**Aufgabenstellung:**
Kopiere bitte aus dem Text über Twittertreffen unten den Abschnitt wortgetreu, beginnend mit „Ein Twittertreffen wird“ und weiter bis einschließlich „Twittertreffen hinter mir.“.

**Text:**
● ● ●
Ein Twittertreffen wird ja meist von der Frage begleitet: „Was machst Du denn in [beliebige Stadt einsetzen]? Sagt man da die Wahrheit? Verstehen kann es doch keiner.
„Was, du triffst dich mit wildfremden Menschen? Weißt Du was da alles passieren kann?“
Ehrlich gesagt – ja, weiß ich, denn ich habe nun mein zweites Twittertreffen hinter mir.
Begonnen habe ich letztes Jahr im Sommer, ganz schüchtern mit einer einzigen Person, die ich von Twitter kannte und die mich fragte, ob sie einfach mal in Fulda aussteigen solle, weil sie mit dem Zug durchfahre. Meine erste Reaktion war eher verhalten, dachte ich doch, diese ganze Twittergeschichte sollte doch eher anonym bleiben. Da ich aber eher der Mensch bin, der nach dem „Warum nicht!“-Prinzip handelt, habe ich zugesagt und war mächtig aufgeregt. Wie eigenartig ist es doch, jemanden zu treffen, den man überhaupt nicht kennt und doch mehr von ihr weiß, als von manchem Menschen im direkten Umfeld. Der erste „Aha-Effekt“ geschah schon beim Abholen am Bahnhof. Woran es lag, kann ich gar nicht genau sagen, aber ich habe sie direkt erkannt und da wir beide aufgeregt waren, haben wir diese Phase ziemlich schnell überwinden und eine schöne Stunde in der Eisdiele verbringen können. Damit begann das Vermischen von Netzbekanntschaft zu „echtem Menschen“. Nach diesem ersten Berührungspunkt fand ich es ein wenig eigenartig, weiterhin alle meine abstrusen Gedanken in 140 Zeichen zu stecken und an die Welt zu senden. Denn nun gab es da jemanden, der mich „kannte“. Das war aber schnell wieder vergessen. Die Freude daran, die Personen hinter den Tweets kennenzulernen blieb jedoch.
● ● ●
**Datenauszüge:**
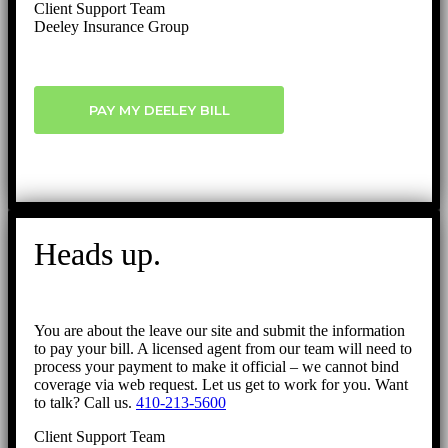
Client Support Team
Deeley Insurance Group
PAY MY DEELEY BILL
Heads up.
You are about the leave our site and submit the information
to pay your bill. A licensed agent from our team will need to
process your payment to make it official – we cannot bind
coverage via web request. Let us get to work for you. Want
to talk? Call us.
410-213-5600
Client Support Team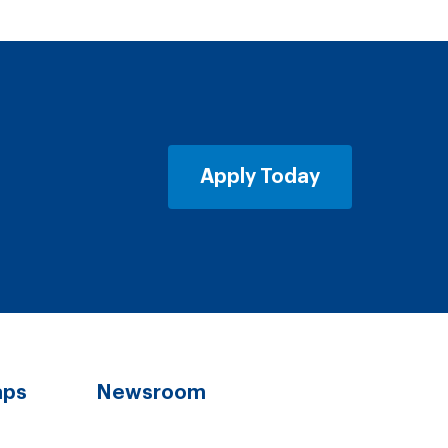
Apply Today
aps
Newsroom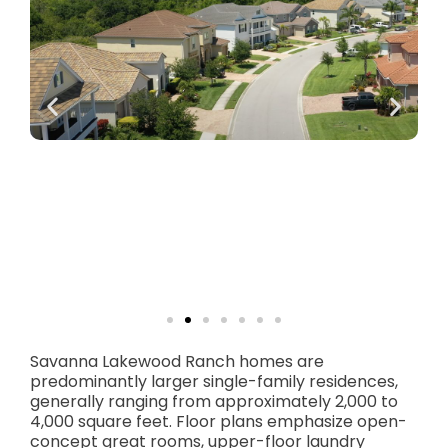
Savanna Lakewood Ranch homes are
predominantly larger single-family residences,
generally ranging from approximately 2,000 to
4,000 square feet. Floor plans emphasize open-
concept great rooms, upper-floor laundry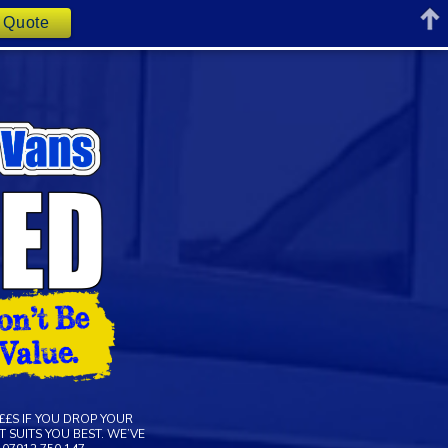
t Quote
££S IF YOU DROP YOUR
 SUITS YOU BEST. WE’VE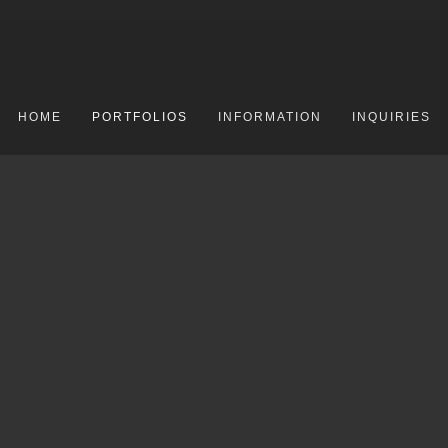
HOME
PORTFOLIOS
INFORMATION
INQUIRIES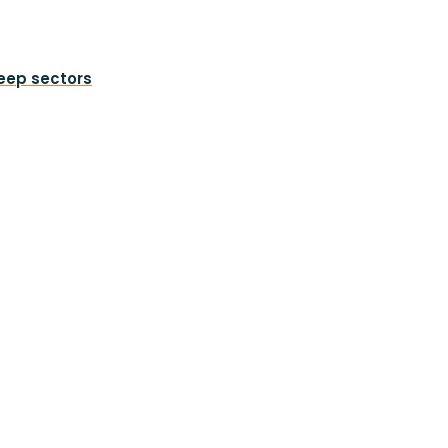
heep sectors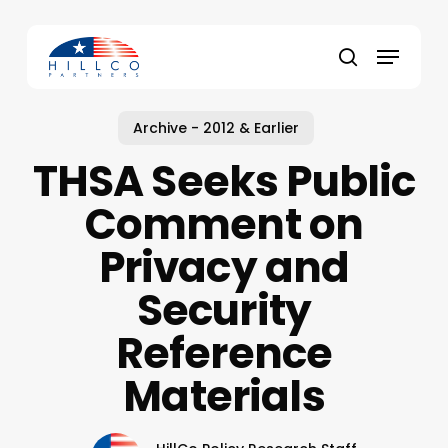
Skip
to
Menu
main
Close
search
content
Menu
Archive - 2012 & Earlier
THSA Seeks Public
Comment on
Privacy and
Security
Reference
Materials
● ● ●
**Ergebnis:**
Ein Twittertreffen wird ja meist von der Frage begleitet: „Was machst Du denn in [beliebige Stadt einsetzen]? Sagt man da die Wahrheit? Verstehen kann es doch keiner.
„Was, du triffst dich mit wildfremden Menschen? Weißt Du was da alles passieren kann?“
Ehrlich gesagt – ja, weiß ich, denn ich habe nun mein zweites Twittertreffen hinter mir.